Never mind that this particular actor happens to be filthy rich himself. "I have my reasons why I want to be filthy rich," he reveals. "It's so I can buy the last first growth forest and turn it into a permanent national park." Apparently, he is well on his way to achieving this decidedly non-Hollywood goal. "I just bought 800 acres [of forest] on the border of Panama and Costa Rica."
Unorthodox choices are a Phoenix hallmark, whether he's saving a wilderness or playing the gay hustler in My Own Private Idaho. When the controversial film began production, the word around Hollywood was that Phoenix convinced the recalcitrant Keanu Reeves to take the risk of also playing gay in the film. Phoenix disagrees. "Convinced him? No. He was gung-ho from the very beginning," he remembers. "Keanu supported me and I supported him. But we did have a sort of thing where if one didn't do it, the other couldn't, since we had decided impulsively at the same time to do it. So the only way we could follow up on such an impulsive notion was if we both did it.
Being heterosexual, but playing a gay character, has presumably added some insight into such topical issues as the congressional hearings on gays in the military. "It's more symbolic than anything else," he says. "There have always been gays in the military. I think that there is no excuse for violence against anyone for their beliefs.

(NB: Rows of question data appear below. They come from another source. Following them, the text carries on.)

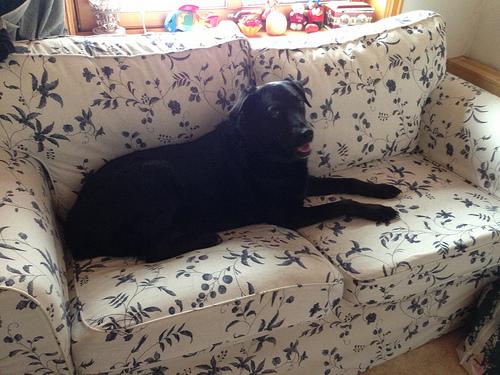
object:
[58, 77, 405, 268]
dog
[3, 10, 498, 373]
sofa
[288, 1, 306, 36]
toys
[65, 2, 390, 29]
window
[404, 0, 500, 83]
wall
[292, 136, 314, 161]
mouth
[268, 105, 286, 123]
eyes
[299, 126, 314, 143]
nose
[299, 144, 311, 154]
tongue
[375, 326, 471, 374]
carpet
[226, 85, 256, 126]
ears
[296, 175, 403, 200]
legs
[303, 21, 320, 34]
tomato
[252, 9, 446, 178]
cushion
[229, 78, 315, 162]
head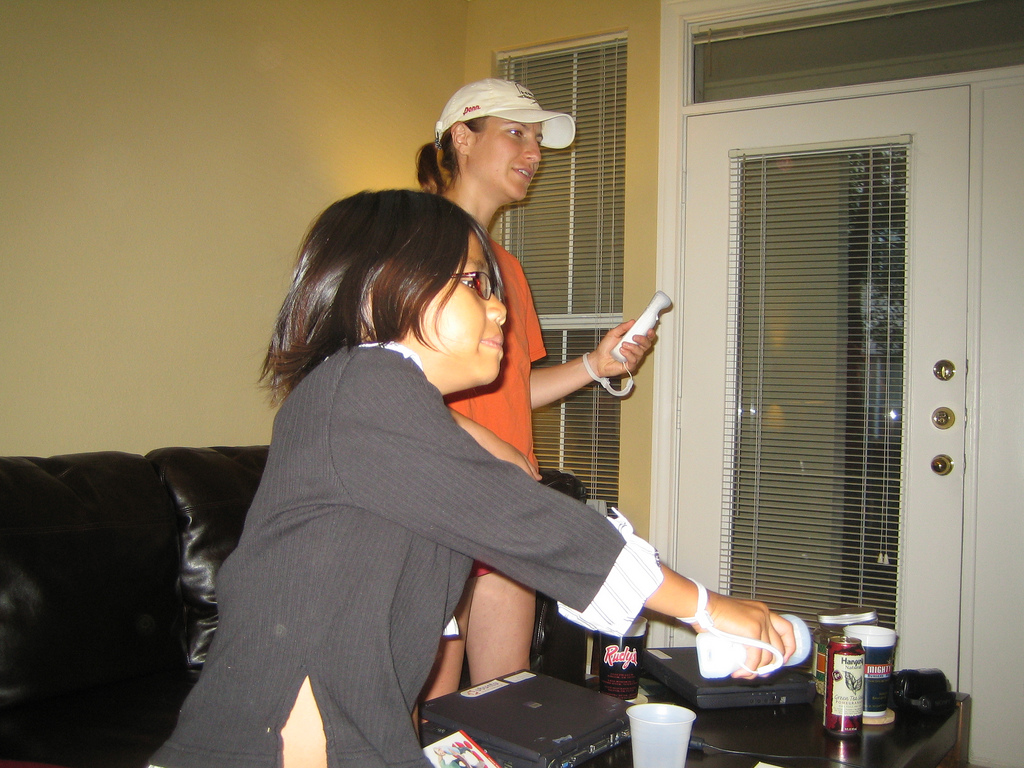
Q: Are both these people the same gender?
A: Yes, all the people are female.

Period. Do [gay men and women] want to walk in the door and say, 'Hello. We're here.' I don't give a fuck about that. There are more serious priorities to me. It shouldn't be a long-standing issue. It's a waste of time. Bottom line. Case closed."
But the real non-issue to the young actor is his own sex appeal. Admittedly, he is not a teenybopper heartthrob a la Jason Priestly, but he does have a huge following amongst women and men of all ages. But don't expect those lipstick-sealed love letters to be answered any time soon. When informed that thousands have the unadulterated hots for him, he becomes visibly bored, giving a look that one usually reserves for tax deadlines. "I don't ever think about it until people like you bring it up," he replies. "It just doesn't ever enter my mind. I keep it away."

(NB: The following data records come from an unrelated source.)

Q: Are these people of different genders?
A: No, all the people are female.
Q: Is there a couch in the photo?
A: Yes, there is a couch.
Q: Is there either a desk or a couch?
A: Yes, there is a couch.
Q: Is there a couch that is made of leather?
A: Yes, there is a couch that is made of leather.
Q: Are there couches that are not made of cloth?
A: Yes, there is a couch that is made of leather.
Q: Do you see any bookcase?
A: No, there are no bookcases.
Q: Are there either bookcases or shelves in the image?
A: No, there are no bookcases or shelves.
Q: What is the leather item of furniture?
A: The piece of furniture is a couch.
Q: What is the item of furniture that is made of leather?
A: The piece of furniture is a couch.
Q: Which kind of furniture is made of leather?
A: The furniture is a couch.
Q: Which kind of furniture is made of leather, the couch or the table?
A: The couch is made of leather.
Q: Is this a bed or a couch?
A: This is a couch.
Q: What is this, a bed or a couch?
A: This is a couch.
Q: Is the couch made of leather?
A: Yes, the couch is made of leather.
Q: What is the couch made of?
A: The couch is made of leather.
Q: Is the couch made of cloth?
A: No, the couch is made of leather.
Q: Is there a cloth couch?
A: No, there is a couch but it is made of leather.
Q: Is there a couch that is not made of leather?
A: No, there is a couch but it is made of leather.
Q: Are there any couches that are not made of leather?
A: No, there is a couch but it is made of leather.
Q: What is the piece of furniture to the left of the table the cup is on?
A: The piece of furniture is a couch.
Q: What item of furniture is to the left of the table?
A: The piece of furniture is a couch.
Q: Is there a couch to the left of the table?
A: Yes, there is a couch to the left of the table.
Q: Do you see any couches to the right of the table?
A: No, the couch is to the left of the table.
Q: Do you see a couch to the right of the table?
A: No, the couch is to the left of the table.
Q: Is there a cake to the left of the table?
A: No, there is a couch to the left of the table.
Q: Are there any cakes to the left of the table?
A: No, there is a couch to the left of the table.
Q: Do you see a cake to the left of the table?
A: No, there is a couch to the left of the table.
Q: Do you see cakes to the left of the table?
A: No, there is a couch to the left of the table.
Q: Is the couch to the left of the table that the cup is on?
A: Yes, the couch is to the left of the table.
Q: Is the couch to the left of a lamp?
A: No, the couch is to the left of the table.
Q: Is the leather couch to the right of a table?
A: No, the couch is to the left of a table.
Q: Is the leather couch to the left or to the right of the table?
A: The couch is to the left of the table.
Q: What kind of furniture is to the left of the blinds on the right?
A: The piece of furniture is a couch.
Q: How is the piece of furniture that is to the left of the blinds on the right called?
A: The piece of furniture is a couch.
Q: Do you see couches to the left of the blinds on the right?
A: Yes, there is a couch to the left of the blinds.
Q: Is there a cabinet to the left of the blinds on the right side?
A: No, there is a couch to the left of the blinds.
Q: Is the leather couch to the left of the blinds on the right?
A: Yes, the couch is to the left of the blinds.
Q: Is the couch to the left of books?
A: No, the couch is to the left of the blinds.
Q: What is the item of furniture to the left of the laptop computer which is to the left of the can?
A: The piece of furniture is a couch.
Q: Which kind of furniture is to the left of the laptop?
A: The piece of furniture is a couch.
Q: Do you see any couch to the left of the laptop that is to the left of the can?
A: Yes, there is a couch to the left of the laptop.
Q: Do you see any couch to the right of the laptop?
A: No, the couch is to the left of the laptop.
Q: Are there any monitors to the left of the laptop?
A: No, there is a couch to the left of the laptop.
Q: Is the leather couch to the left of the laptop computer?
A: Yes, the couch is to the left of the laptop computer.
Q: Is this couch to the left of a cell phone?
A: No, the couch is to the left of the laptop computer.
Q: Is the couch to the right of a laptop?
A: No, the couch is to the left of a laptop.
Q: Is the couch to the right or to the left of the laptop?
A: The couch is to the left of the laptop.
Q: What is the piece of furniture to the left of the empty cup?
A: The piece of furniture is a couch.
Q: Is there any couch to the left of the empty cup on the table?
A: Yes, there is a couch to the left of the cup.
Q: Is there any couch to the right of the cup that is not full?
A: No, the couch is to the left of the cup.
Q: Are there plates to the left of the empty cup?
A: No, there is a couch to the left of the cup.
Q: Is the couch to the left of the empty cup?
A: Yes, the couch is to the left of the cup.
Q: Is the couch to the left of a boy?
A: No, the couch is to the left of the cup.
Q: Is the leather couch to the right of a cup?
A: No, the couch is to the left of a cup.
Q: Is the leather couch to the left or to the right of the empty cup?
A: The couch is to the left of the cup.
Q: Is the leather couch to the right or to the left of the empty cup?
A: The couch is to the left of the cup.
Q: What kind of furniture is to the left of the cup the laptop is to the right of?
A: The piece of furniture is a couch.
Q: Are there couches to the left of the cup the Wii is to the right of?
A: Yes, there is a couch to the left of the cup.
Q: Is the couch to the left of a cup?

Nor does Phoenix make any attempt to hide his outward disdain for the bubble-headed actors who enjoy such shallow adulation. "They are fueled by how their ego feels. How good they feel that day depends on how they feel about themselves. It's the character that you have to invest in, not yourself. I invest fully in the characters that I play. That's the only thing that gives me security. Not myself. Myself is a bum! Myself is nothing! I am a peon. I'm an idiot. I'm totally removed. I'm in the closet. I'm out of sight. You can't touch me. My character that I'm living takes me over for a while. I want to be able to believe these characters that I create."

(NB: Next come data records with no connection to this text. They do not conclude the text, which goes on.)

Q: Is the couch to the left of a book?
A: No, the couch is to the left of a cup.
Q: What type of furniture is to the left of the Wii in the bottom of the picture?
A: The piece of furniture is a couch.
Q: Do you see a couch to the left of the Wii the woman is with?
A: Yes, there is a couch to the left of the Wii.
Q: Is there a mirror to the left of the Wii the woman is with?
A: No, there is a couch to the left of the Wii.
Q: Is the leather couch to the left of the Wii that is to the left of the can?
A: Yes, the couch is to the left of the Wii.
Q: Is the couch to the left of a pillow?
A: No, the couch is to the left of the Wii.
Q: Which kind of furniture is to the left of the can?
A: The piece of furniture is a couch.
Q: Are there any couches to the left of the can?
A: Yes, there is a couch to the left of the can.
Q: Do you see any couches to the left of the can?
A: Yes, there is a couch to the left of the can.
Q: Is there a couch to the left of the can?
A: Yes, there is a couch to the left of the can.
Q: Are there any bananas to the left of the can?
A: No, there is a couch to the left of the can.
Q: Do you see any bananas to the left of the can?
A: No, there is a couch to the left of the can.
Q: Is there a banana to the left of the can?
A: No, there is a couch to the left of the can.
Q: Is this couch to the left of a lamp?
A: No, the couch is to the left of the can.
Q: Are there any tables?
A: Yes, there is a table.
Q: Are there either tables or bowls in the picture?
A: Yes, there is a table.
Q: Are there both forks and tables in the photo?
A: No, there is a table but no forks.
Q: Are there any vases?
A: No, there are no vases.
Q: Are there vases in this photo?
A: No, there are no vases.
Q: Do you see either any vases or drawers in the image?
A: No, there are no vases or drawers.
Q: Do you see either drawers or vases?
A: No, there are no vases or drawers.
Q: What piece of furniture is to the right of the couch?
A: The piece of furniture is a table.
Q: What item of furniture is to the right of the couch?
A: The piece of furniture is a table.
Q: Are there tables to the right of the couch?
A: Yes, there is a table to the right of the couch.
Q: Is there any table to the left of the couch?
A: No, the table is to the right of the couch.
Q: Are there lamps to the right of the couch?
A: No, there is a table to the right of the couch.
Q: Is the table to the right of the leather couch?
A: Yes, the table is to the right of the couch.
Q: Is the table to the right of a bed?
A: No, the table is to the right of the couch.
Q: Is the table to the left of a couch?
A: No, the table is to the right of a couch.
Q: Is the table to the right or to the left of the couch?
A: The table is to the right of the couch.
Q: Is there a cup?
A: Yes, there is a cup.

The interview is coming to a close, but not before the young actor drives his observations home one last time. "I woke up from a nap the other night," he confides. "Everyone is cranky when they wake up. I thought to myself: 'I have no right to be cranky. I'm so lucky.' [Later] on my way to go to a restaurant, I get out of the car and I see this person on crutches. His sign says that he has AIDS and that his immune system is low. You know, he's broke, and his family won't talk to him because they can't eat because of the hospital bills. He didn't do this. The system did it - so that when someone has a chronic disease, it sucks him dry. He could have been in that same restaurant two years ago, eating and tipping big."
River sits briefly in silence thinking pensively of the stranger. "I felt blessed that I could drop a fifty on him."